Вся эта орава, не вмешиваясь в похоронные хлопоты стариков-хуторян, бродила вокруг дома, по огороду, где для старика была посажена Семенихой грядка лука, чтобы мог когда пощипать зеленого пера. Остальное место на огороде заполонила лебеда. Не раз прошлись из края в край недлинной хуторской улочкой — сестры впереди, взявшись под руки, братья позади. Разглядывали покалеченные дома, поваленные ворота и заплоты, рассуждали о силе стихий. Они уже были чужие хутору, и хутор был им чужой.

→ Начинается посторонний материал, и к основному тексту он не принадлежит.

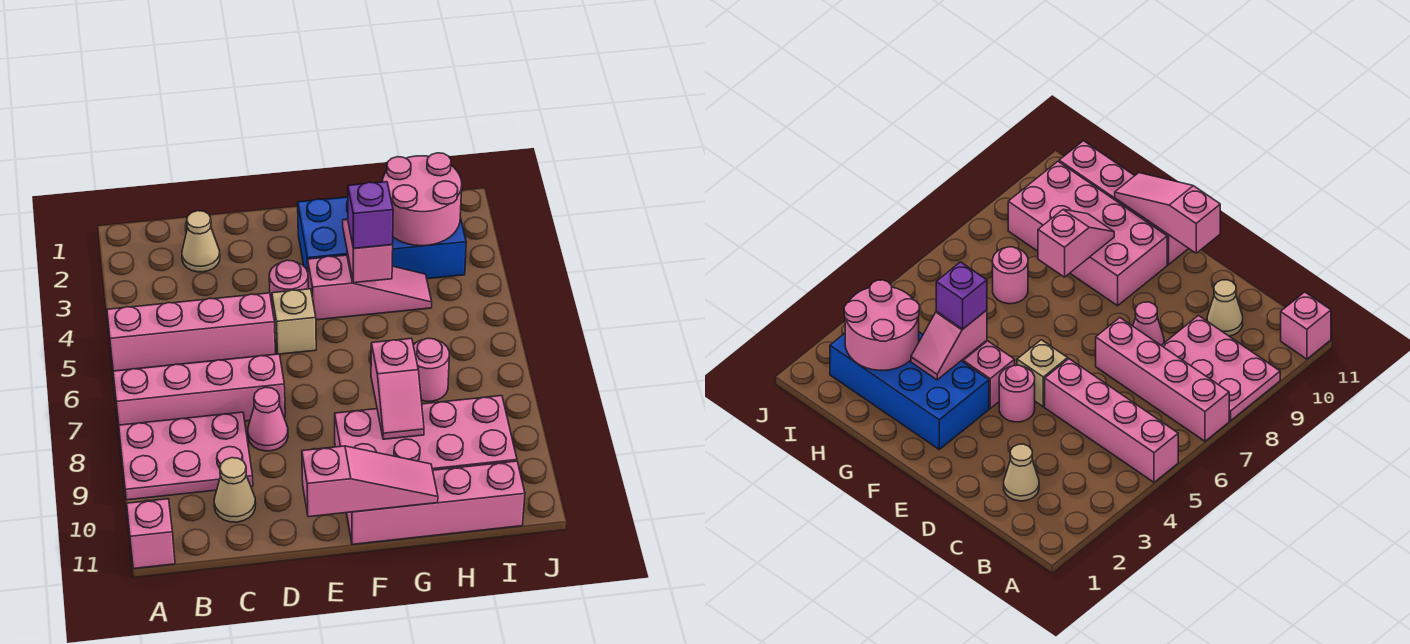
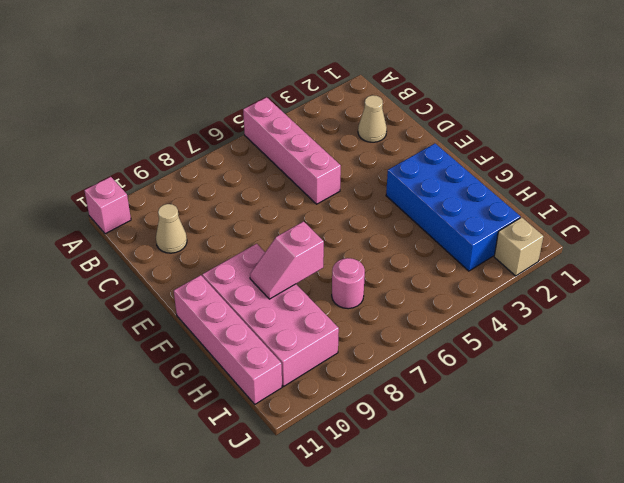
tan 1x1 brick [494,217,543,276] -> tan 1x1 brick moved to [272,289,316,354]
none -> pink 1x4 brick [113,354,285,425]
none -> pink 2x3 plate [119,412,253,500]
none -> pink 1x1 cone [248,387,288,451]

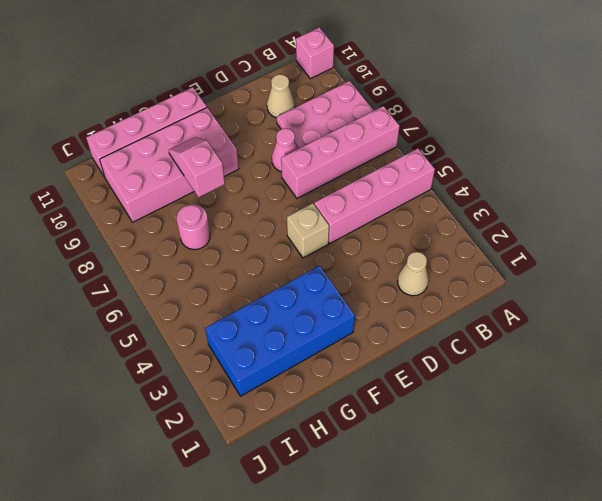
none -> pink 1x1 round brick [269,260,308,303]
none -> pink 1x3 slope [308,255,432,320]
none -> pink 1x3 slope [302,446,438,517]

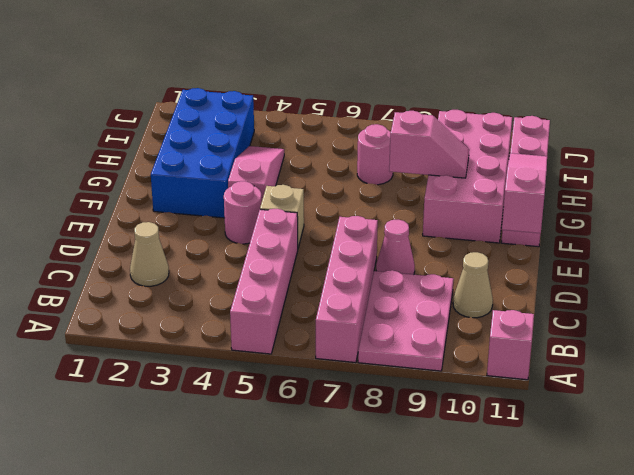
none -> pink 1x2 slope [343,219,393,283]
none -> pink 2x2 round brick [382,153,462,246]
none -> purple 1x1 brick [348,182,393,248]

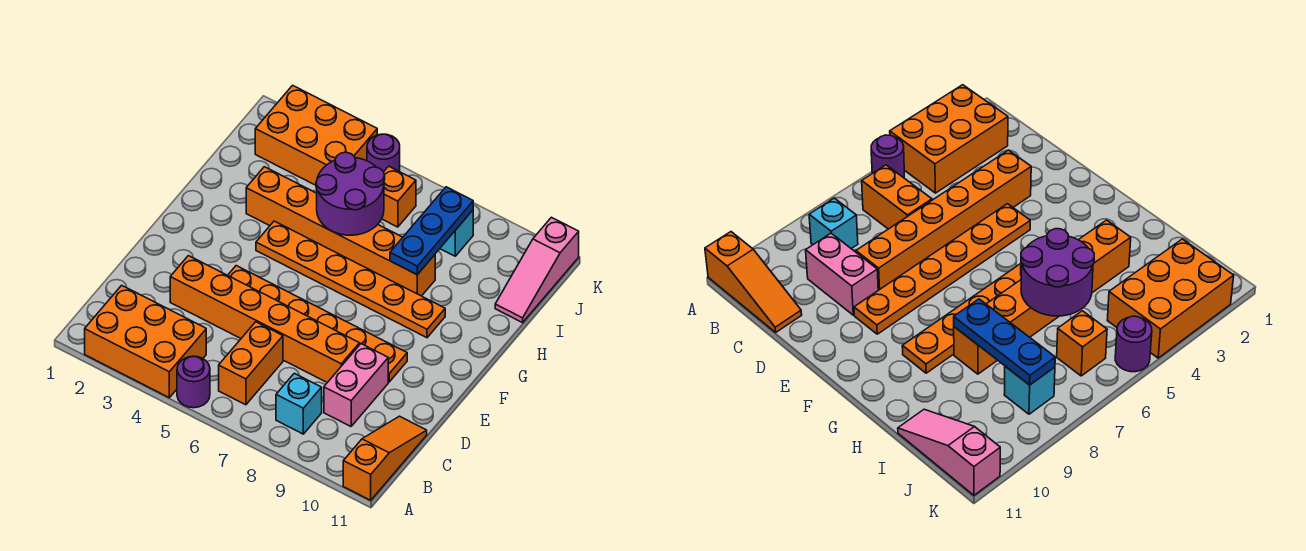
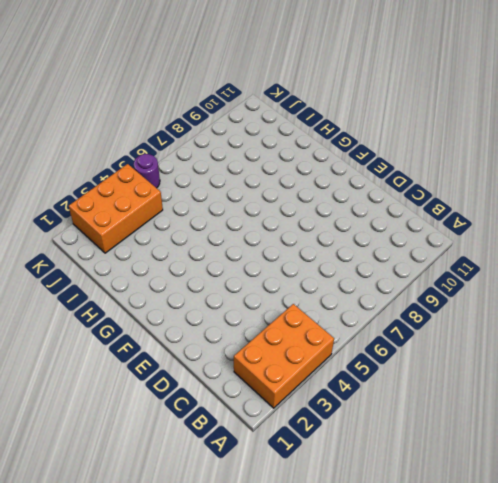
none -> purple 1x1 round brick [177,356,210,408]
none -> orange 1x3 slope [343,416,427,500]
none -> orange 1x2 brick [219,322,283,405]

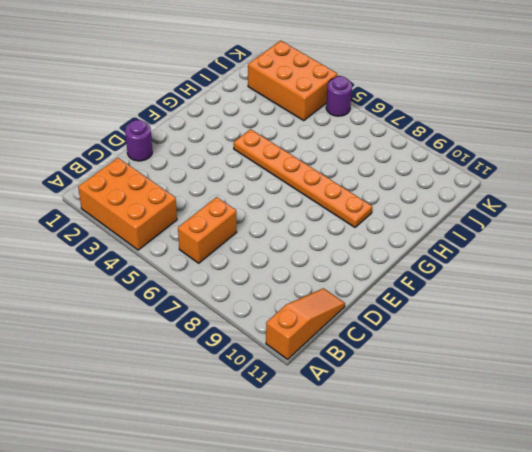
purple 1x1 round brick [125,120,152,161] -> purple 1x1 round brick moved to [177,356,210,408]
none -> cyan 1x1 brick [276,373,322,434]
none -> pink 1x2 brick [324,344,388,426]
none -> orange 1x6 brick [170,256,360,383]

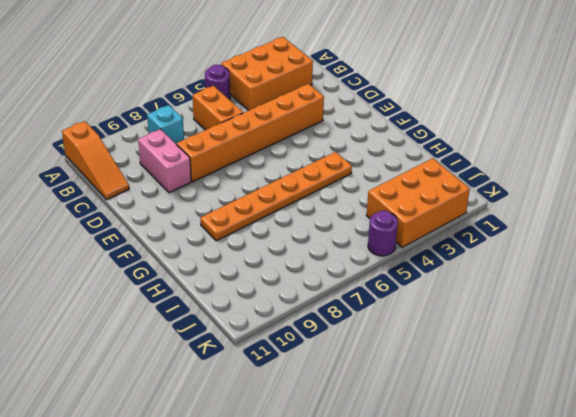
none -> orange 1x6 plate [228,266,407,382]
none -> orange 1x6 brick [246,167,435,296]
none -> pink 1x3 slope [495,217,579,323]

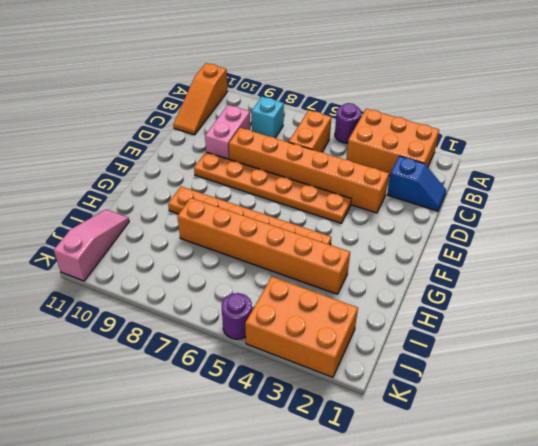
blue 1x2 slope [387,156,446,211] -> none
none -> orange 1x1 brick [382,166,416,227]
none -> cyan 1x1 brick [440,210,473,256]
none -> purple 2x2 round brick [316,152,385,235]

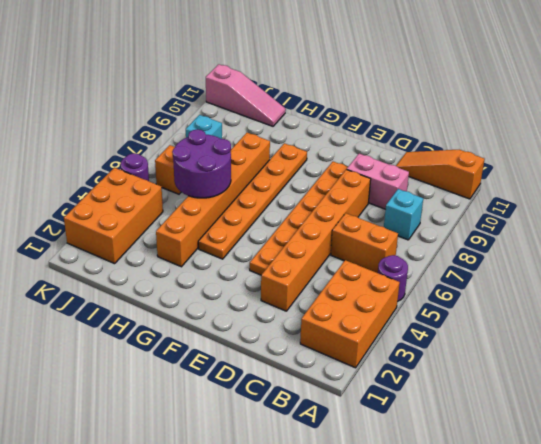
none -> blue 1x3 plate [390,187,473,275]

А по хутору перестукивались топоры, визжали по сухому дереву пилы. Это присланные из Хомутово люди поправляли то, что еще годилось на поправу и жилье, стеклили окна. Не трогали лишь дворовые ограды и крыши: незачем, распорядился Глазков, ладить их, коли жить тут осталось считанные дни. Теперь мало кто роптал, что приходится ехать от привычного в неизвестное. Часть стариков развезли — в Хомутово, другие деревни, в города. Кто к сыну подался, кто к дочери, кто к внуку, уже не делая расчета, где будет лучше.